(TUJUAN LATIHAN):
Tuliskan kembali dengan persis bagian artikel tentang nyeri kanker, mulai dari "Bisnis.com, JAKARTA—Kendati telah" hingga dan termasuk "ujarnya, Rabu (7/12).".

Bisnis.com, JAKARTA—Kendati telah dinyatakan sembuh, rasa nyeri pada penderita kanker biasanya masih terjadi sewaktu-waktu dan mengganggu kualitas hidup pasien.
Pakar nyeri dari Jakarta Pain and Spine Center, Darto Satoto, mengatakan rasa nyeri pada penderita kanker biasanya terjadi akibat penekanan saraf atau efek samping terapi seperti pembedahan, obat-obatan, atau kemoterapi. Derajat nyeri yang berkaitan dengan kanker bervariasi bergantung pada banyak hal mulai dari jenis, stadium, dan kepekaan pasien terhadap nyeri.
“Semakin cepat diterapi, kemungkinan nyeri teratasi juga semakin besar,” ujarnya, Rabu (7/12).
Darto mengatakan ada dua teknik intervensi yang dilakukan untuk mengatasi nyeri kanker, yaitu teknik destruktif dan non-destruktif. Teknik pertama dilakukan dengan perusakanjaringan saraf guna mengentikan impuls nyeri secara irreversible. Teknik ini dapat dilakukan dengan memberian agen farmakologis, radiofrekuensi, dan pembedahan.

[Butir dari sumber data]
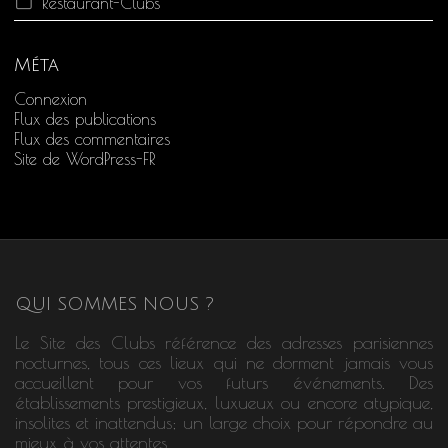
Restaurant-Clubs
Méta
Connexion
Flux des publications
Flux des commentaires
Site de WordPress-FR
QUI SOMMES NOUS ?
Le Site des Clubs référence des adresses parisiennes
nocturnes, tous ces lieux qui ne dorment jamais vous
accueillent pour vos futurs événements. Des
établissements prestigieux, luxueux ou encore atypique,
insolites et inattendus; un large choix pour répondre au
mieux à vos attentes.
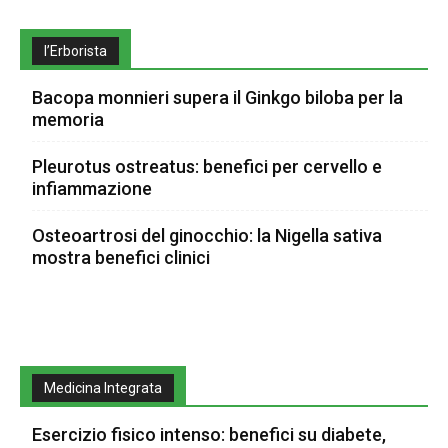
l’Erborista
Bacopa monnieri supera il Ginkgo biloba per la
memoria
Pleurotus ostreatus: benefici per cervello e
infiammazione
Osteoartrosi del ginocchio: la Nigella sativa
mostra benefici clinici
Medicina Integrata
Esercizio fisico intenso: benefici su diabete,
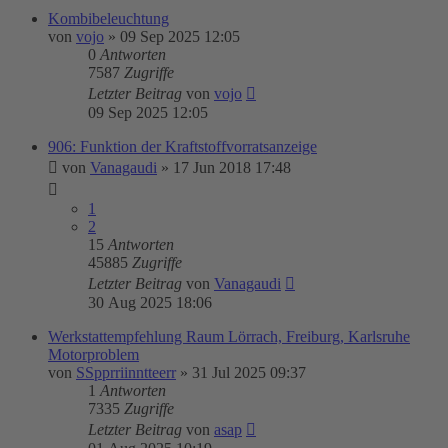
Kombibeleuchtung
von
vojo
»
09 Sep 2025 12:05
0
Antworten
7587
Zugriffe
Letzter Beitrag
von
vojo
09 Sep 2025 12:05
906: Funktion der Kraftstoffvorratsanzeige
von
Vanagaudi
»
17 Jun 2018 17:48
1
2
15
Antworten
45885
Zugriffe
Letzter Beitrag
von
Vanagaudi
30 Aug 2025 18:06
Werkstattempfehlung Raum Lörrach, Freiburg, Karlsruhe
Motorproblem
von
SSpprriinntteerr
»
31 Jul 2025 09:37
1
Antworten
7335
Zugriffe
Letzter Beitrag
von
asap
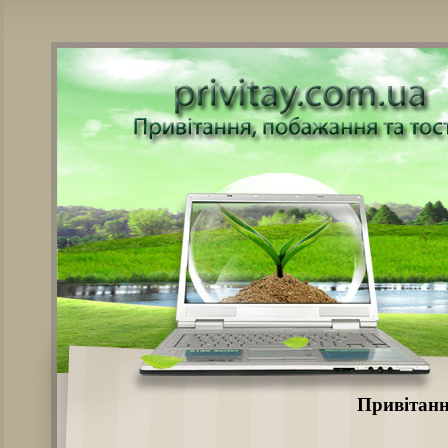
Привітанн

(JAWABAN YANG DIHARAPKAN):
Bisnis.com, JAKARTA—Kendati telah dinyatakan sembuh, rasa nyeri pada penderita kanker biasanya masih terjadi sewaktu-waktu dan mengganggu kualitas hidup pasien.
Pakar nyeri dari Jakarta Pain and Spine Center, Darto Satoto, mengatakan rasa nyeri pada penderita kanker biasanya terjadi akibat penekanan saraf atau efek samping terapi seperti pembedahan, obat-obatan, atau kemoterapi. Derajat nyeri yang berkaitan dengan kanker bervariasi bergantung pada banyak hal mulai dari jenis, stadium, dan kepekaan pasien terhadap nyeri.
“Semakin cepat diterapi, kemungkinan nyeri teratasi juga semakin besar,” ujarnya, Rabu (7/12).